Yet Theophilus is without guile or malice. His want of faith in human nature is not bitter and censorious, but melting and pitiful. “We are all poor trash, miserable dogs together,” he seems to say, as he looks out on the world and its ways. There is not much to be expected of or for any of us; but let us love one another and be patient.

Accordingly, Theophilus is one of the most incessant workers for human good, and perseveringly busy in every 275 scheme of benevolent enterprise, in all which he labors with melancholy steadiness without hope. In religion he has the soul of a martyr,—nothing would suit him better than to be burned alive for his faith; but his belief in the success of Christianity is about on a par with that of the melancholy disciple of old, who, when Christ would go to Judæa, could only say, “Let us also go, that we may die with him.” Theophilus is always ready to die for the truth and the right, for which he never sees anything but defeat and destruction ahead.

During the late war, Theophilus has been a despairing patriot, dying daily, and giving all up for lost in every reverse from Bull Run to Fredericksburg. The surrender of Richmond and the capitulation of Lee shortened his visage somewhat; but the murder of the President soon brought it back to its old length. It is true that, while Lincoln lived, he was in a perpetual state of dissent from all his measures. He had broken his heart for years over the miseries of the slaves, but he shuddered at the Emancipation Proclamation; a whirlwind of anarchy was about to sweep over the country, in which the black and the white would dash against each other, and be shivered like potters’ vessels. He was in despair at the accession of Johnson, believing the worst of the unfavorable reports that clouded his reputation. Nevertheless he was among the first of loyal citizens to rally to the support of the new administration, because, though he had no hope in that, he could see nothing better.
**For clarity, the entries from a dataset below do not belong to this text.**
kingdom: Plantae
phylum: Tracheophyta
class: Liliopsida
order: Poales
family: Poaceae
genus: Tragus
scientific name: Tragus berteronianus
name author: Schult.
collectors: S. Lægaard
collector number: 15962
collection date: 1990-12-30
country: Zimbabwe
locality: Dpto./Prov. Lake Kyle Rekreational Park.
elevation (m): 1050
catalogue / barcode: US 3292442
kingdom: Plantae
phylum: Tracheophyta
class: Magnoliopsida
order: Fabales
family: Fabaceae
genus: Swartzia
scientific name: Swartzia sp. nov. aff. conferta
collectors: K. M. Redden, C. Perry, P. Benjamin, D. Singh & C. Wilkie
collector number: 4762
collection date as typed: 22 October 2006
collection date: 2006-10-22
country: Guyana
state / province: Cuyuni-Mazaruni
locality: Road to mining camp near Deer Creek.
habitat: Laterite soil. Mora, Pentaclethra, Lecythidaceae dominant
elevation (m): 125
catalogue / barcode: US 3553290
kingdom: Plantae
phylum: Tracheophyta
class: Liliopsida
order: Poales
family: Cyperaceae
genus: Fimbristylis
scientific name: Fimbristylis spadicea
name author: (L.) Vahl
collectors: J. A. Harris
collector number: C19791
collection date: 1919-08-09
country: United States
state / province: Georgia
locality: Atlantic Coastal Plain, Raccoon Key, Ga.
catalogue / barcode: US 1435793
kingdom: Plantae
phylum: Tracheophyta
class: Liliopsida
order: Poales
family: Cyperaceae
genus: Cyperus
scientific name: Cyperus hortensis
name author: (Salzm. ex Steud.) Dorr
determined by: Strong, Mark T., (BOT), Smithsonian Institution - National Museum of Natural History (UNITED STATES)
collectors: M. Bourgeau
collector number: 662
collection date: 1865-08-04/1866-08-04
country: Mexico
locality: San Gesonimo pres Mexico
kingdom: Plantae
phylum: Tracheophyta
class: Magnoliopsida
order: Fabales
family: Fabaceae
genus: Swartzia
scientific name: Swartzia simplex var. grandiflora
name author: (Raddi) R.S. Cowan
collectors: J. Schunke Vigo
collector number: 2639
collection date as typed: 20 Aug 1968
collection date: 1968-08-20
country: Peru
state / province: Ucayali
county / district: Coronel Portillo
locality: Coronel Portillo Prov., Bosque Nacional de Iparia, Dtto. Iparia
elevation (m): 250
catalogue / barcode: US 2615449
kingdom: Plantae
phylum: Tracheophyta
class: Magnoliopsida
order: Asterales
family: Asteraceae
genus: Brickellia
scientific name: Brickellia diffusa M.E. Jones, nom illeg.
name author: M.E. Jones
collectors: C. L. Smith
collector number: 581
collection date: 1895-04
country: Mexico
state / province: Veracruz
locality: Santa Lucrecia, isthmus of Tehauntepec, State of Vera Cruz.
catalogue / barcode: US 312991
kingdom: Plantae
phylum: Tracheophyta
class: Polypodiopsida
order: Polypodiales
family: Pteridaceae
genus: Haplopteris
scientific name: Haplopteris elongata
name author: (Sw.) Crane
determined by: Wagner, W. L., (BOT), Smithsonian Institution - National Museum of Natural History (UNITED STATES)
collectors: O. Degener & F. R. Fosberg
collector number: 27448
You must not infer from all this that friend Theophilus is a social wet blanket, a goblin shadow at the domestic hearth. By no means. Nature has gifted him with that vein of humor and that impulse to friendly joviality which are frequent developments in sad-natured men, and often deceive superficial observers as to their real character. He who laughs well and makes you laugh is often called a man 276 of cheerful disposition, yet in many cases nothing can be further from it than precisely this kind of person.

Theophilus frequents our chimney-corner, perhaps because Mrs. Crowfield and myself are, so to speak, children of the light and the day. My wife has precisely the opposite talent to that of our friend. She can discover the good point, the sound spot, where others see only defect and corruption. I myself am somewhat sanguine, and prone rather to expect good than evil, and with a vast stock of faith in the excellent things that may turn up in the future. The millennium is one of the prime articles of my creed; and all the ups and downs of society I regard only as so many jolts on a very rough road that is taking the world on, through many upsets and disasters, to that final consummation.

Theophilus holds the same belief theoretically; but it is apt to sink so far out of sight in the mire of present disaster as to be of very little comfort to him.

“Yes,” he said, “we are going to ruin, in my view, about as fast as we can go. Miss Jenny, I will trouble you for another small lump of sugar in my tea.”

“You have been saying that, about our going to ruin, every time you have taken tea here for four years past,” said Jenny; “but I always noticed that your fears never spoiled your relish either for tea or muffins. People talk about being on the brink of a volcano, and the country going to destruction, and all that, just as they put pepper on their potatoes; it is an agreeable stimulant in conversation,—that’s all.”

“For my part,” said my wife, “I can speak in another vein. When had we ever in all our history so bright prospects, so much to be thankful for? Slavery is abolished; the last stain of disgrace is wiped from our national honor. We stand now before the world self-consistent with our principles. We have come out of one of the severest 277 struggles that ever tried a nation, purer and stronger in morals and religion, as well as more prosperous in material things.”

“My dear madam, excuse me,” said Theophilus; “but I cannot help being reminded of what an English reviewer once said,—that a lady’s facts have as much poetry in them as Tom Moore’s lyrics. Of course poetry is always agreeable, even though of no statistical value.”